To give a little context, here is our organization:
- 2 junior developers (myself included)
- 1 senior business specialist
- 1 junior seller
- 1 senior seller who's the boss
For the last whole year, we had absolutely no organization. Everything was complete anarchy, and we were all over-working. We often miss deadlines set a long time in advance, lack visibility over our workloads and the business specialist is nearly in nervous breakdown. :D The only thing keeping stuff in check was my huge gantt chart I had to update a lot.
So we decided to get back on what we did before:
- A scrum board. (our business specialist was fed up with the "hippie" side of Scrum and lobbied to stop all kind of meetings, discussions etc to spend more time working). But as always it's working great for the dev but the others need very clear workload view to understand how many things they have to do for the next month or so.
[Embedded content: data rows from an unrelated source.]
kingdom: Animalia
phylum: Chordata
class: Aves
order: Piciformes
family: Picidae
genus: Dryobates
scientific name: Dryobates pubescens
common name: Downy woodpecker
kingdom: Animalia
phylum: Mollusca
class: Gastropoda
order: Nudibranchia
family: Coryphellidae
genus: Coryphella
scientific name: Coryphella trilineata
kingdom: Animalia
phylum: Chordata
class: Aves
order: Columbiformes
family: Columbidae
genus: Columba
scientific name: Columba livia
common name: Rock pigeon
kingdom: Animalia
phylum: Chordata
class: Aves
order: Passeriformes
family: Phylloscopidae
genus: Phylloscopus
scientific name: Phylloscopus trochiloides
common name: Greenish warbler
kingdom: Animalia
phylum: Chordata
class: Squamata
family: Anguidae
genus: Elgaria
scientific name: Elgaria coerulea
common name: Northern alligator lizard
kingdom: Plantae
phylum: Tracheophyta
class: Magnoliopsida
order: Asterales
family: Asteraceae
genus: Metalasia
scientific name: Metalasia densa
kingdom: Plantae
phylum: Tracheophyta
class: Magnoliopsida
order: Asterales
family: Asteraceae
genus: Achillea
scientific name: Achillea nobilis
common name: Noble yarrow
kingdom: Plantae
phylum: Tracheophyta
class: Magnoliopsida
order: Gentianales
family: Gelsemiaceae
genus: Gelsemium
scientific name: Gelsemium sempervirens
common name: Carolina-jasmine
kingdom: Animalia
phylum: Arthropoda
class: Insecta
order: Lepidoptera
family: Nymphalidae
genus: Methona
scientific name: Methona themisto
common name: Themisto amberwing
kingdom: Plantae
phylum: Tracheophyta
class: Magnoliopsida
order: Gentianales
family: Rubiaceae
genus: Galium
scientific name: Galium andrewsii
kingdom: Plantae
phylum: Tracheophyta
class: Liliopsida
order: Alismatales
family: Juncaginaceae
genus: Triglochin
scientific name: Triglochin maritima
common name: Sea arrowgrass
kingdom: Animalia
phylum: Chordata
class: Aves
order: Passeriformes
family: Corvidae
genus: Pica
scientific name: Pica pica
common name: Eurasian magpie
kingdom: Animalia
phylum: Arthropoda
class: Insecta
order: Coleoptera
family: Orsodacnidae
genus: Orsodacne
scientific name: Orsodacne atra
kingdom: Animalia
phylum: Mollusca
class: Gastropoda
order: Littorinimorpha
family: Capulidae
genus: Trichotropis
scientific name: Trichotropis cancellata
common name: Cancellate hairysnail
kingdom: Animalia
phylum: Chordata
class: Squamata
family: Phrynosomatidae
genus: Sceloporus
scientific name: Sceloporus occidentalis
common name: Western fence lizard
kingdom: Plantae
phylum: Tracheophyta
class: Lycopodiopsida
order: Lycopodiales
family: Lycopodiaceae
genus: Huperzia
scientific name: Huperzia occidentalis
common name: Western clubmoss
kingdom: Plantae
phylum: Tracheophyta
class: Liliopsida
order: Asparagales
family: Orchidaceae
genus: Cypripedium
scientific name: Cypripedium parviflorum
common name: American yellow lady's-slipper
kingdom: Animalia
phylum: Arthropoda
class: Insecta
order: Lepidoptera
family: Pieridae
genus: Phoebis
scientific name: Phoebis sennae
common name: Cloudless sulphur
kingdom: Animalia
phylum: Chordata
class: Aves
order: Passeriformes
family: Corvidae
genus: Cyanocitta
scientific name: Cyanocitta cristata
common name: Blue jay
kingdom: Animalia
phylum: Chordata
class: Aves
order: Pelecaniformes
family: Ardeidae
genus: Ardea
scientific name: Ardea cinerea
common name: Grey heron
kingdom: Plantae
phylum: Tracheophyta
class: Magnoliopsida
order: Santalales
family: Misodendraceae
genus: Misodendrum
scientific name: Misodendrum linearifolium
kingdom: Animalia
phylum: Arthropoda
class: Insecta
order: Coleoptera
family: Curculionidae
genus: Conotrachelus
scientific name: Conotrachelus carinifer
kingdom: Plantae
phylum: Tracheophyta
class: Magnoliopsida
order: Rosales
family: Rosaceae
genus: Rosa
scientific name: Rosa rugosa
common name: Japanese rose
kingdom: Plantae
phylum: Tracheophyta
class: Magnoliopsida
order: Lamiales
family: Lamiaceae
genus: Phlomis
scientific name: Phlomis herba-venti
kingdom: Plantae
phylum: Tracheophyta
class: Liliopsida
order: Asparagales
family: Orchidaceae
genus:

The problem is that I know that it can't work, as I was the one managing the Gantt chart for the last year. Fixing set tasks doesn't work when you build software, as we underestimate time too much because of pressure. Also, the gantt chart is only good at the end of the project, after 300 successive updates.
So should I try to convince everyone to go for the more frightening Scrum way of "planning" stuff, without set dates for sub-tasks completion nor visuals for the next month workload per member, etc? Or should I just accept to build yet another fake Gantt chart to reassure everyone, making them believe we can plan one year in advance the life of a software development project? Or is there another way?